Tonight he appeared brave, staring down those who scorned him. How often she’d felt a desire to do that. It was almost as though she had some odd connection to this exotic man. But no, he was the outsider here, and her days of being excluded, pushed to the far edge of things, were over. The baby moved. Forgetting the problems of those beyond their door, Nora curled against Tade as she imagined their child curled within her, and fell asleep.
In April, Helen Larkin unfurled from the exhausted cocoon of Nora’s body. While enduring the pangs of childbirth, Nora didn’t picture a butterfly, but an otter slipping through a length of pipe. She’d watched one as a little girl, wondering how it could fit in and slip back out into daylight, but it did. Fighting the agony, Nora imagined herself as the pipe and her baby an otter determined to pop out into the world. Through the brilliance of her pain, she willed the new arrival to emerge whole and well.
And Helen did. Nora touched the eyelids, fine as down, of the wondrous infant she held in her arms. “We’ll name her Helen Rose Larkin. She’s as beautiful as Helen who started t
hose Trojan wars Father taught us about in school.”
By Helen’s first birthday, everyday life had become as Nora imagined when she married, pleasantly busy with stable progress. By the time their daughter’s cake held two candles, Tade had moved up in the mines. By the time she turned three, he told Nora he heard himself being considered for a foreman’s position. And he surprised her with a request. Nora often read borrowed books when she had them. At times she read to Tade from the newspaper. She sometimes pointed out letters to Helen.
“I can’t have that little darlin’ thinking her da is ignorant,” Tade said one night. “You can teach me. I want to be ready for any opportunities. Teach me this reading and writing.”
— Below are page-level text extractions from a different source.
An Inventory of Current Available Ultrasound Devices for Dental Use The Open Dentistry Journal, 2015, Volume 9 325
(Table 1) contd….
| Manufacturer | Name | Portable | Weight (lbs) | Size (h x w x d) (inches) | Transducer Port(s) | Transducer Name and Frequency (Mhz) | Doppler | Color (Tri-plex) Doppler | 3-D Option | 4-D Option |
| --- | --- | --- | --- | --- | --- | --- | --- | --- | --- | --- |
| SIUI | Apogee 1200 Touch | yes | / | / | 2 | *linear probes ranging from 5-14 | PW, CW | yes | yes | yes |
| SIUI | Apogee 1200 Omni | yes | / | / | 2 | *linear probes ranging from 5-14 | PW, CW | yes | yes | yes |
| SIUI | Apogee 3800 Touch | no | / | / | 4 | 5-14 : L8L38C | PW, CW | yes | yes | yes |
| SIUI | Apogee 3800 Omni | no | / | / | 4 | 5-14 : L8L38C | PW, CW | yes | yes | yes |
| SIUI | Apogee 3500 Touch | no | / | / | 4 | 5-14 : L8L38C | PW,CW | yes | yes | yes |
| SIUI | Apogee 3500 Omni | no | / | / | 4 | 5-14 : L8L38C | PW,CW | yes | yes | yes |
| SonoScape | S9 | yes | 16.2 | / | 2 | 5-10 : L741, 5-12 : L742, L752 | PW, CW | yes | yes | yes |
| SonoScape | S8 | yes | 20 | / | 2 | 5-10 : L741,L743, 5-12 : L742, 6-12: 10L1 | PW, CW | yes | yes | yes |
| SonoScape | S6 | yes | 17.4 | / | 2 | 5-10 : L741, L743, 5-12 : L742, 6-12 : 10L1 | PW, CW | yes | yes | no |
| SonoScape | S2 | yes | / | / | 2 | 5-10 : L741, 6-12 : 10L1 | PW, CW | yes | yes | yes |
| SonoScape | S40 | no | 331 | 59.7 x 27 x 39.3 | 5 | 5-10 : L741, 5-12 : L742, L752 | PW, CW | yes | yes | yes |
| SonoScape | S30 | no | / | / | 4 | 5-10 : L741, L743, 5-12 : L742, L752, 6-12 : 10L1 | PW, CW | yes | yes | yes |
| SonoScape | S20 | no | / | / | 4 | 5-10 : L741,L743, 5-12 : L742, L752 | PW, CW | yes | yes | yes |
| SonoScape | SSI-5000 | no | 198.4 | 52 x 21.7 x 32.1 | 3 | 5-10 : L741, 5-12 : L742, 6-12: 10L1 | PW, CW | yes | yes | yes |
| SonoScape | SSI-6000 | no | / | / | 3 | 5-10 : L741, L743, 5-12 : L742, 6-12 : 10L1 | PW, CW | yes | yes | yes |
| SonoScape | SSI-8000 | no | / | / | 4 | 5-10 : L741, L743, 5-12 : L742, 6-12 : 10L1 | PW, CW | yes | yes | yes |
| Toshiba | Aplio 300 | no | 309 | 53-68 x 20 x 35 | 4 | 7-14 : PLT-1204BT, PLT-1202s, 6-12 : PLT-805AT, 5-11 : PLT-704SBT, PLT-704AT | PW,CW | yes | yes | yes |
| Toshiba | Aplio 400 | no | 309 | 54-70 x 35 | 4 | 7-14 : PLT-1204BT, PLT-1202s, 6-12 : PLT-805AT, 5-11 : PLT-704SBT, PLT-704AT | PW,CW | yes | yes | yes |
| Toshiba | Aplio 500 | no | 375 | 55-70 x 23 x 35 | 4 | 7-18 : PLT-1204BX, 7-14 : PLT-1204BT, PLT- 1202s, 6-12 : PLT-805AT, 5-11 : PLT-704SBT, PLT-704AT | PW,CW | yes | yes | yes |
And so the lessons began. Each spare hour, often with Helen on one of their laps, Nora helped him find and sound out letters, Helen pointing at them, too. Next Tade read words, sentences, and finally whole articles from the Butte Miner. With Nora’s teaching, Tade learned to write more than his signature. He read to Helen, and Helen read to him by picking out short words as he pointed to them. “Cat! Dog! Cow!” Then it was Tade reading to Nora as she mended or sat with her eyes closed, a smile hovering at his progress—another rung up the ladder.
Tade doted on Helen. When he arrived home each night, he hoisted the little girl so high her pale hair brushed the ceiling as she shrieked in joy. After his bath and supper, the three played games or picked out letters and words until Helen’s eyelids drooped. Her parents tucked her in together, then turned to each other, eager to caress in the hush before sleep.
Surely, Nora told herself, Tade and she could not be stricken by the dangers that drove some of the wives half-insane with worry. Tade and Patrick were so sure of themselves, miners from County Cork.
CHAPTER SIX
Butte, 1887
One commonplace day in early summer, Nora hung clothes to dry, starting with Tade’s big shirts and working down to Helen’s little drawers. Helen spun a yellow top in the packed dirt, sending it spinning, then chasing its crazy progress as it toppled. The mine whistles shrieked well ahead of their hours. Nora recoiled, dropping her clothespins.